Фельетон был опубликован. Когда Алеша утром зашел в типографию, чтобы взять экземпляр газеты, наборщики и печатники встретили его уважительными взглядами. Очевидно, не так уж часто выступала газета с острыми материалами. Худощавый и седой директор типографии, почмокав замусоленную цигарку, что висела в углу рта, процедил сквозь зубы:
— Давно бы их так. Теперь почешется кое-кто. А ты держись, Алеха. Кусать будут.
— Чего с меня возьмешь? — победно усмехнулся Алеша.
— Найдут, что взять. В елькинских валенках многие ходят.
Действительно, в городе наступил переполох. Газету рвали из рук. Ее читали в магазинах, на базаре, на улицах — везде. Зазвенел телефон и у редактора. Едва Василий Фокич после разговора бросал на рычаг трубку, как раздавался новый настойчивый звонок. Вначале он что-то объяснял, потом стал сыпать в трубку равнодушные стереотипные фразы:
— Факты проверены. Можете жаловаться куда угодно. Попробуйте опровергнуть.
Редактора пугали первым секретарем горкома партии. Секретарь, мол, не даст Елькина в обиду. Портрет председателя артели столько лет висит на городской Доске почета! Нет, так дело не пойдет! И почему позволяют какому-то Колобову, которого совершенно никто не знает, писать небылицы о всеми уважаемом человеке? Не слишком ли превратно понимают у нас свободу слова? Ведь этак могут ошельмовать кого угодно.
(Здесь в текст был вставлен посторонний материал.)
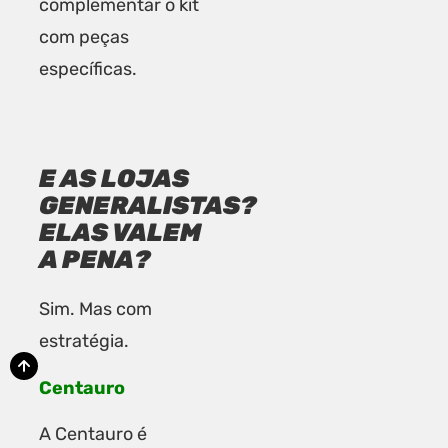
complementar o kit
com peças
específicas.
E AS LOJAS
GENERALISTAS?
ELAS VALEM
A PENA?
Sim. Mas com
estratégia.
Centauro
A Centauro é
В редакционном коридоре с утра зашаркали подошвы сапог. Застучали двери. Какие-то личности, незнакомые Алеше, заглядывали в его кабинет и спрашивали редактора. Тем, кто лез на скандал, Алеша задиристо говорил:
— А зачем он вам? Уж не по фельетону ли?
Отвечали руганью или еле сдерживаемым сопением. Алеша смеялся. Затем настойчиво требовали у редактора дать опровержение. Но чем громче шумели, тем спокойнее вел себя Василий Фокич. Алеша даже позавидовал ему. Сам он ни за что не выдержал бы, сорвался и наговорил бы кучу резкостей.
Около полудня к Алеше боком сунулся мужичонка в дождевике. Сощурил глаза. Хмурое, с кулачок лицо вдруг вытянулось, и посетитель прохрипел:
— Дружок? Ты тут работаешь, ай как?
Это был Жучок. Он достал из-за пазухи газету, сложенную вчетверо, и ткнул в нее желтым от курева пальцем:
— Вот. Про меня прописали. Читал?
— Читал, Жучок. Это я писал.
— Ты? — Жучок выпучил мутные, осоловелые глаза. — Не имеешь права! Ты меня с валенками видал? А может, я совсем даже не валенки продавал. И я тебя к прокурору сведу. Как же это так? Значит, что хочу, то и делаю. Нет, идем! — он резким ударом распахнул дверь.
— Будешь, Жучок, бушевать, я выкину тебя отсюда, — сухо и решительно сказал Алеша. Откуда-то изнутри уже шла к рукам нервная дрожь.